▶ [PROBLEM REQUIREMENTS]:
Word for word, write out the entries that follow, omitting all pictures.

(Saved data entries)
· · · · · · ·

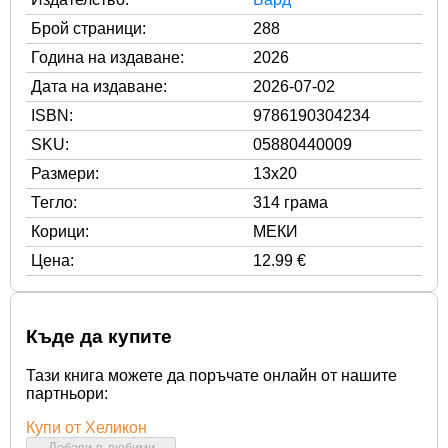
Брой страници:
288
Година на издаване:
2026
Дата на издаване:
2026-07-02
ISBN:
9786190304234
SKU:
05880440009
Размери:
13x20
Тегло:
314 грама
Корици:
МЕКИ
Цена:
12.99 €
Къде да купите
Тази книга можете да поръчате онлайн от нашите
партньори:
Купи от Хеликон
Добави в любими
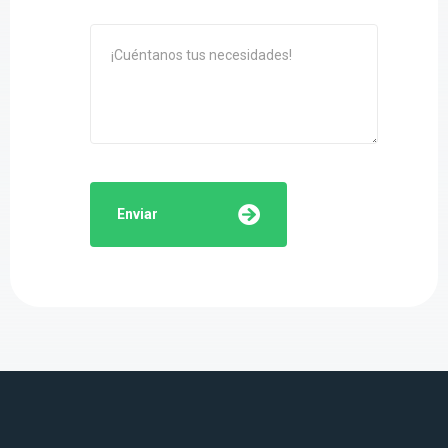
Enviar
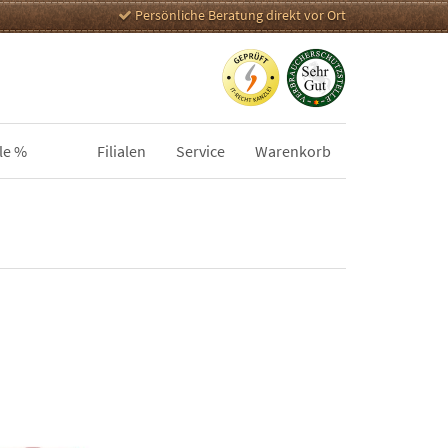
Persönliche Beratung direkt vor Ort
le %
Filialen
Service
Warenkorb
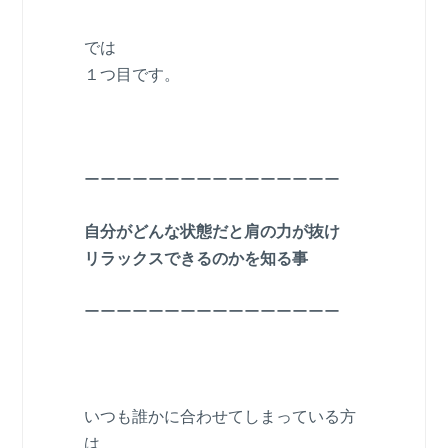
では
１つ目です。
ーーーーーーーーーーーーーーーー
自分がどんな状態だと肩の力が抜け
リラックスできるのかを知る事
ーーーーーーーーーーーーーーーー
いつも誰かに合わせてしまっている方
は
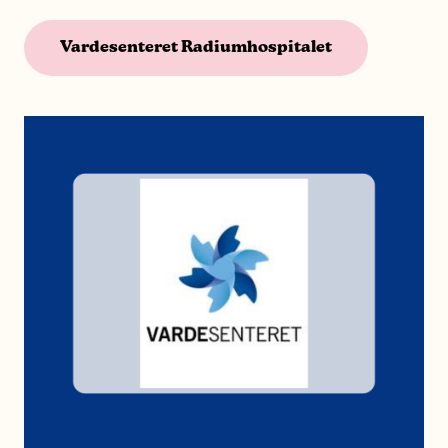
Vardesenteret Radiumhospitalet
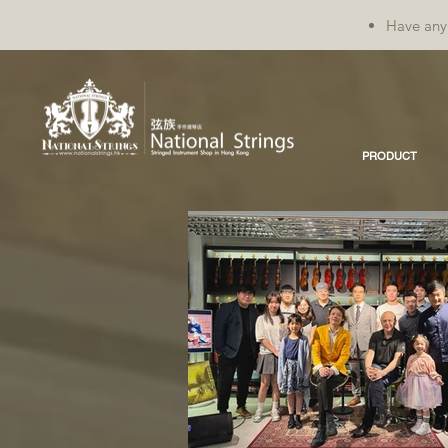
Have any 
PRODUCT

· · · · · · ·

▶ [TASK ANSWER]:
Брой страници:
288
Година на издаване:
2026
Дата на издаване:
2026-07-02
ISBN:
9786190304234
SKU:
05880440009
Размери:
13x20
Тегло:
314 грама
Корици:
МЕКИ
Цена:
12.99 €
Къде да купите
Тази книга можете да поръчате онлайн от нашите
партньори:
Купи от Хеликон
Добави в любими
Enviar
Persönliche Beratung direkt vor Ort
le %
Filialen
Service
Warenkorb
では
１つ目です。
ーーーーーーーーーーーーーーーー
自分がどんな状態だと肩の力が抜け
リラックスできるのかを知る事
ーーーーーーーーーーーーーーーー
いつも誰かに合わせてしまっている方
は
Vardesenteret Radiumhospitalet
Have any 
PRODUCT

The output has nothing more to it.